Terrific analogy about free speech in today’s Morning Jolt (Jim Geraghty’s daily email):
[The authors of End of Discussion] borrow a term from soccer to finally accurately label what we’ve been seeing in our public discourse in recent years. They describe Steven Sofier, president of the International Paruresis Association, demanding a Rob Lowe DirectTV ad be pulled for disrespecting those who deal with the real affliction of shy bladder.
Sofier had executed a dramatic cultural flop. In the sports world, flop is the term given to a player’s theatrical fall designed to draw a referee’s attention to a rather minor or even nonexistent foul. Soccer is the sport most famous for its flops but the practice has enthusiastic practitioners in American football and basketball.
There is rarely any penalty for flopping, and there is great potential upside — yardage, free throws, possession — if a referee is convinced of an athlete’s performance.
When it comes to speech, America is turning into a country of floppers, figuratively grabbing our shins in fabricated agony over every little possible offence in hopes of working the refs.
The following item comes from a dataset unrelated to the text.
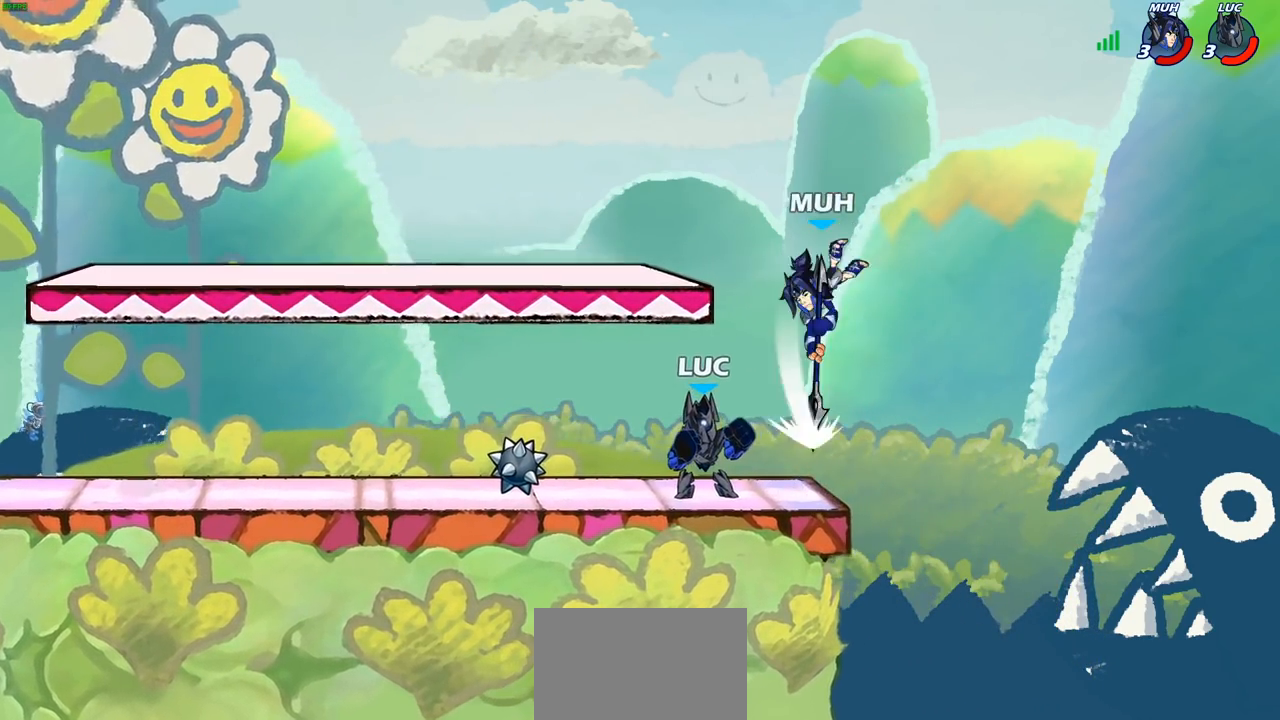
{"buttons": [], "left_stick": "center", "right_stick": "center", "events": [[50, "R2", "down"], [267, "R2", "up"], [283, "left_stick", "up-left"], [367, "SQUARE", "down"], [383, "left_stick", "center"], [433, "SQUARE", "up"]]}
Was anyone truly offended by Painfully Awkward Rob Lowe, even within the tiny subset of Americans who suffer from shy bladder? Was any real damage done? Of course not, but there was no penalty for Soifer grabbing his emotional hamstring and writhing on the floor dramatically. Indeed, there is tremendous upside — all of America talked about his shy bladder support group for one day . . .
Imagine a basketball game in which thirty-eight minutes are just LeBron James lying on the floor getting awarded call after call. That’s what living in a culture of constant outrage feels like.
Perfectly, the line about LeBron James has a footnote: “Or just rewatch Game 6, 2013 Eastern Conference Finals, Pacers vs. Heat.”
And then they write things like the section below, and I just want to throw the book across the room, frustrated that I hadn’t thought of that:
Our ostentatious eye-rolling over “micro-aggressions” is not an endorsement of rudeness or insensitivity. We’d be a happier, better nation if more people made more of an effort to treat others with kindness and respect. And we’d be a happier, better nation if others chose to forgive or shrug off unintentional or perceived slights from well-meaning fellow citizens. If only there were some sort of “rule,” if you will, that captured the essence of this spirit of mutual respect and empathy. Distilling such sentiment down to a single sentence would be golden. Someone could probably sell a lot of books.